Fourth, there is a striking bias here in favour of people who work across categories. If someone writes a great book on the metaphysics of free will, and how this relates to the problem of evil, that will improve their department’s ranking (perhaps considerably) on three of the seven rankings that go into this stat. But if someone writes a great book on scepticism, that only impacts the epistemology ranking, or one-seventh of the stat. But it is absurd that work on the metaphysics of free will should be *three times* as important to metaphysics and epistemology as work on scepticism.

Note that this is independent of worries about department size. The point is that the rank favours people whose work cuts across the different categories. Small departments can be helped in this way as much as large departments.

Fifth, the stat is incredibly dependent on just which categories we choose to measure. For various reasons, action theory and philosophy of religion are included. But there’s no category for, say, philosophy of perception. (Should it be wound into philosophy of mind or epistemology?) Including it would make a difference. (Probably helping Texas as it turns out.) So there’s some amount of arbitrariness in choosing what we did.

Sixth, the stat leads to obviously crazy results in some hypothetical situations. Consider the three hypothetical departments A, B and C in the following example.

  A B C
Metaphysics 5 3 1.5
Epistemology 5 3 1
Mind 4 3 2
Language 4 3 3
Philosophical Logic 3 3 5
Religion zero 4 5
Action zero 3 5

If we take the average of the seven categories, then they are ranked C, B, A. Now this is nonsense. One might object that C is obviously a fictional department. (For one thing, a department that good in action theory and philosophy of religion would already get a metaphysics ranking higher than 1.5, because of the double counting mentioned above.) But A and B seem not particularly unrealistic to me. There are two distinct problems this example brings out, that lead (finally!) to our last two objections.
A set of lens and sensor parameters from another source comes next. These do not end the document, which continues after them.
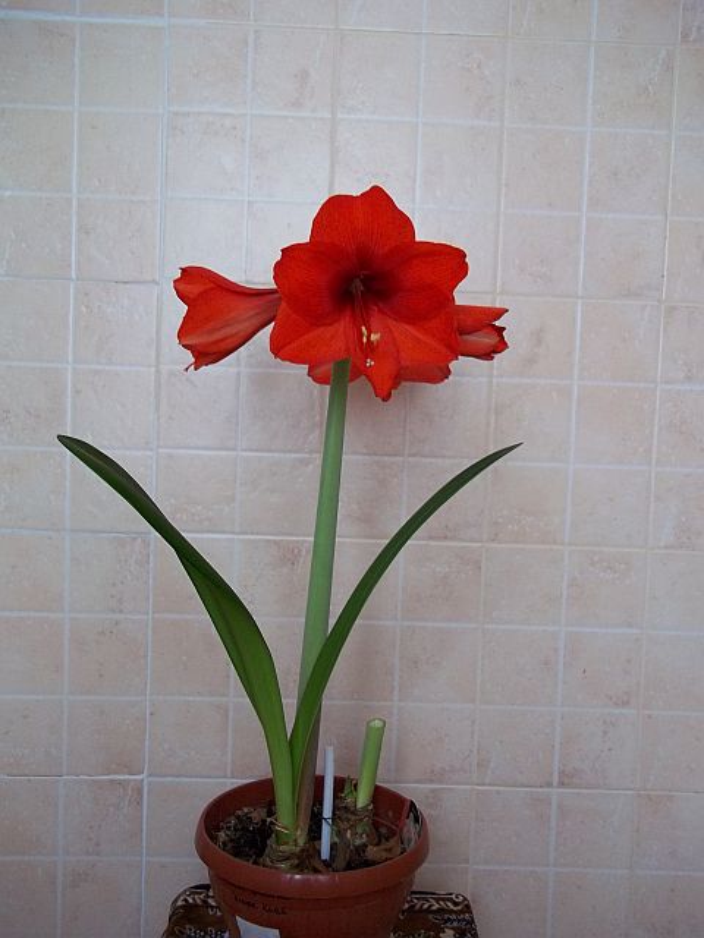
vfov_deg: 56.8
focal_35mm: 32
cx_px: 352
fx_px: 868
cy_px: 469
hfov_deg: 44.2
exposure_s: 1/20
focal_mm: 5.7
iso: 160
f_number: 2.9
Seventh, the five point scales that are used are not linear. Consider what it takes, in terms of adding people or publications or citations, to get from 4 to 5 in a category. Now consider what it takes to get from 1 to 2, or 2 to 3. When you have a set of non-linear measures like this, averaging them is a bad idea. (That’s why the A-B comparison looks so silly.)
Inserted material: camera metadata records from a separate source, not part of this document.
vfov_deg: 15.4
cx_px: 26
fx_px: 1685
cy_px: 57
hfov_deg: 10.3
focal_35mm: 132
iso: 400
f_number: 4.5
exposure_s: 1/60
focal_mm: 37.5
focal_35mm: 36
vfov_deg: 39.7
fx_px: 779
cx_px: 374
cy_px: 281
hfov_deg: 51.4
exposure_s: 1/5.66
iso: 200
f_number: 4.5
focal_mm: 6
Eighth, even if you are going to average them (despite the worries about double counting and non-linear scales) treating these categories all the same is a little absurd in terms of what is being intuitively captured. (This is what the A-C comparison brings out.) There should be some weighting of the categories to their relative importance in M&E broadly construed.
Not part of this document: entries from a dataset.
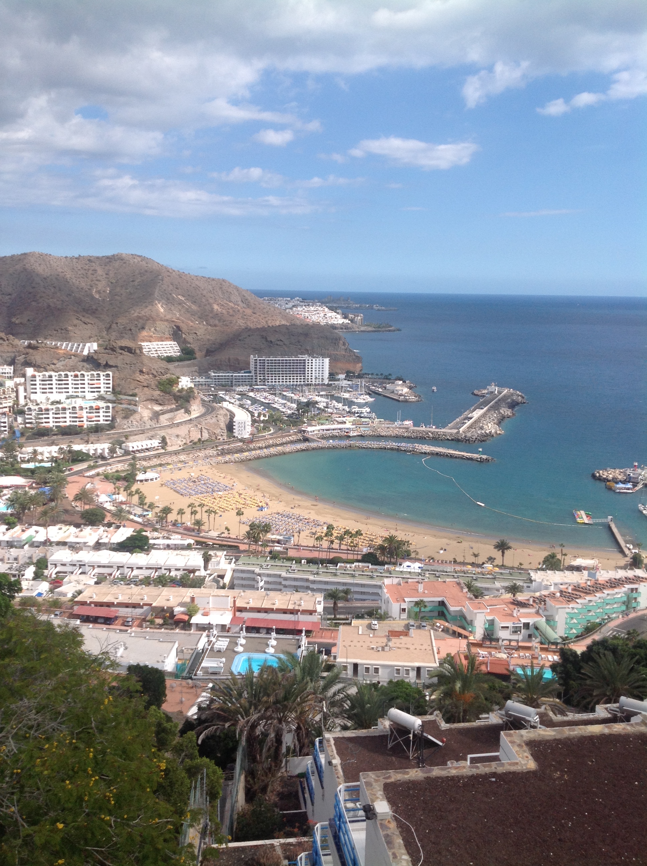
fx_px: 875
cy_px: 433
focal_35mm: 35
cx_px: 324
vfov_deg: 52.7
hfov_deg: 40.6
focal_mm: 4.28
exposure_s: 1/2016
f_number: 2.4
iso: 50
Which weighting? Good question! I think there’s no right answer here; differences about the appropriate weighting are really differences of taste. Here’s one natural suggestion, however, that is at least sorta kinda objective. Different categories in the Leiter report have different numbers of people contributing rankings. To a first approximation, the number of rankers is proportionate to the importance to the field. So we could use that as the weighting. This would give a slightly more sensible number, but it still wouldn’t deal with the double counting and non-linear scales problems.

Short version of my advice to undergraduates: Don’t use these “broad category” measures to make any decisions at all! Stick to the overall rankings and the speciality rankings.